Without including any pictures, reproduce all the lines below word for word.

Material provided
• • • •
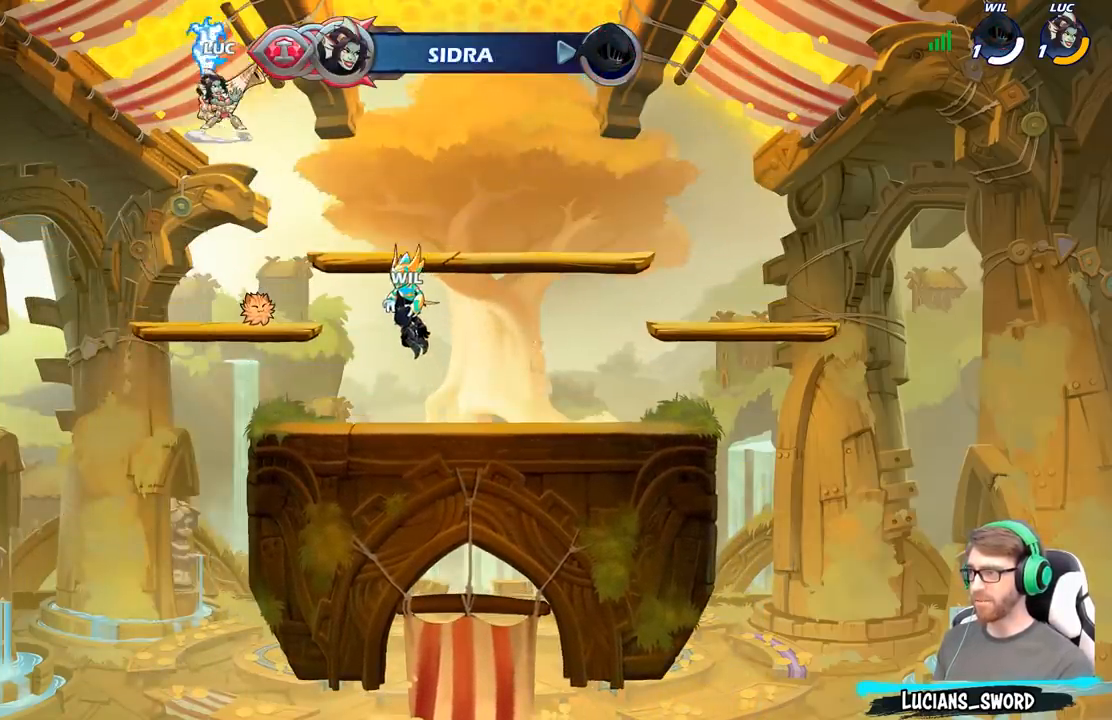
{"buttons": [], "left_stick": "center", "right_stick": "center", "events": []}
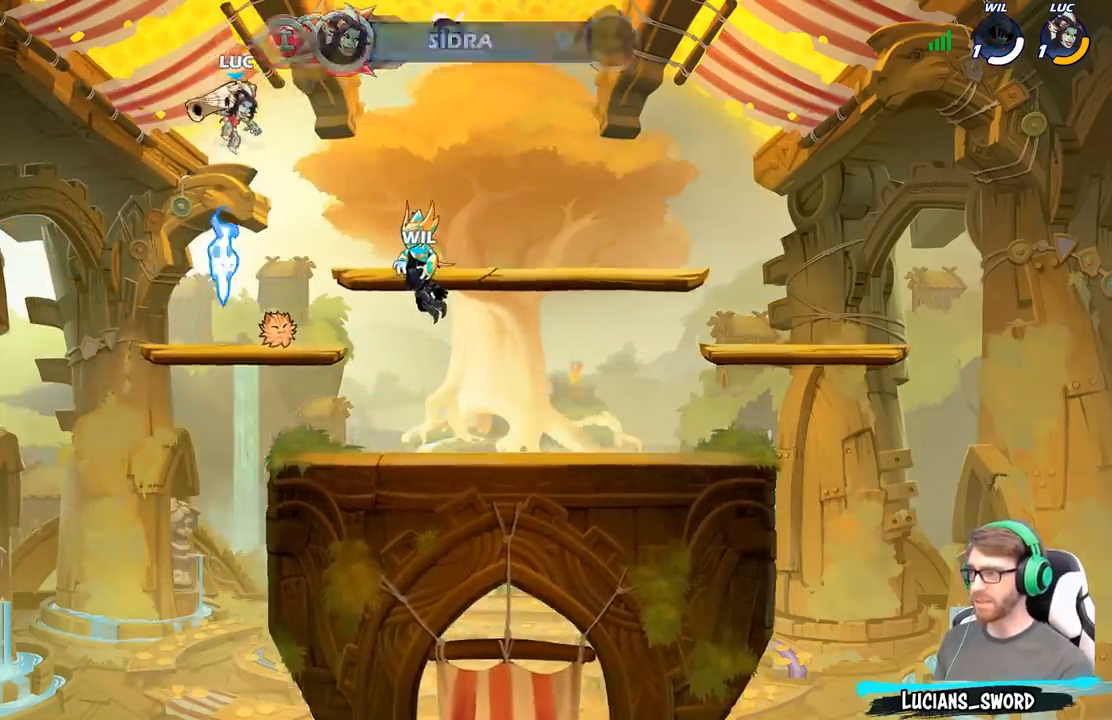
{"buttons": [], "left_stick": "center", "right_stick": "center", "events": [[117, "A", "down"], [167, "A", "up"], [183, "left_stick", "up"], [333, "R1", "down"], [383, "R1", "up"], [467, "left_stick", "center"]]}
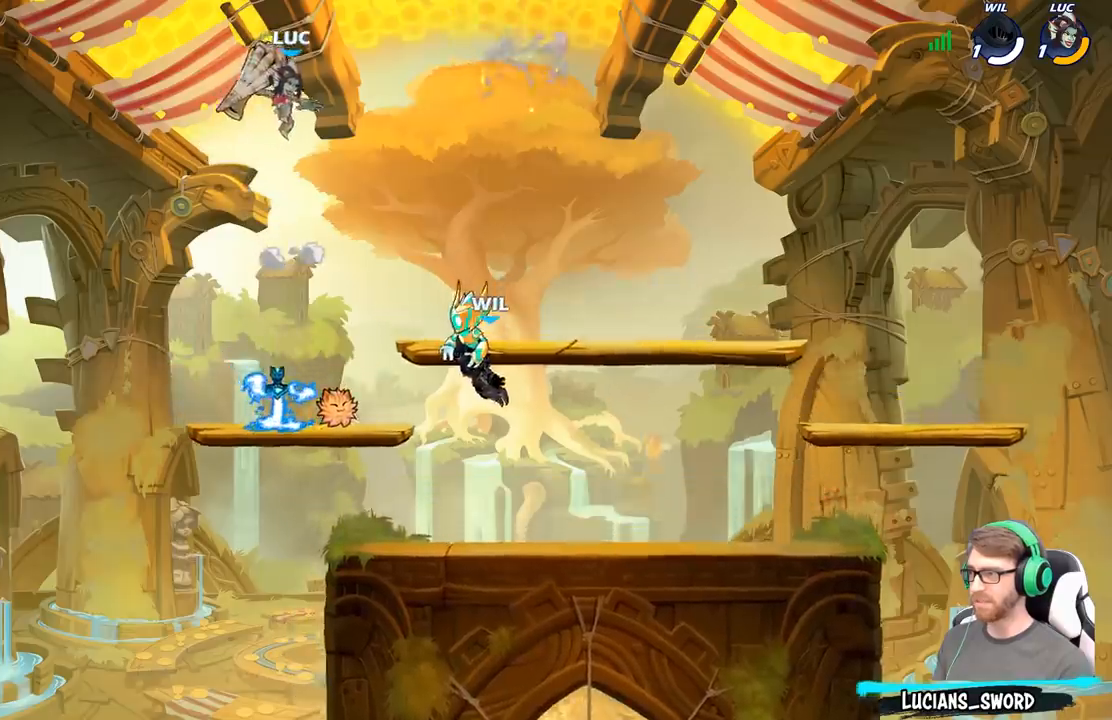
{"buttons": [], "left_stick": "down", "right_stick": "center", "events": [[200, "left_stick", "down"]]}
• • • •
Finished exercise
{"buttons": [], "left_stick": "center", "right_stick": "center", "events": []}
{"buttons": [], "left_stick": "center", "right_stick": "center", "events": [[117, "A", "down"], [167, "A", "up"], [183, "left_stick", "up"], [333, "R1", "down"], [383, "R1", "up"], [467, "left_stick", "center"]]}
{"buttons": [], "left_stick": "down", "right_stick": "center", "events": [[200, "left_stick", "down"]]}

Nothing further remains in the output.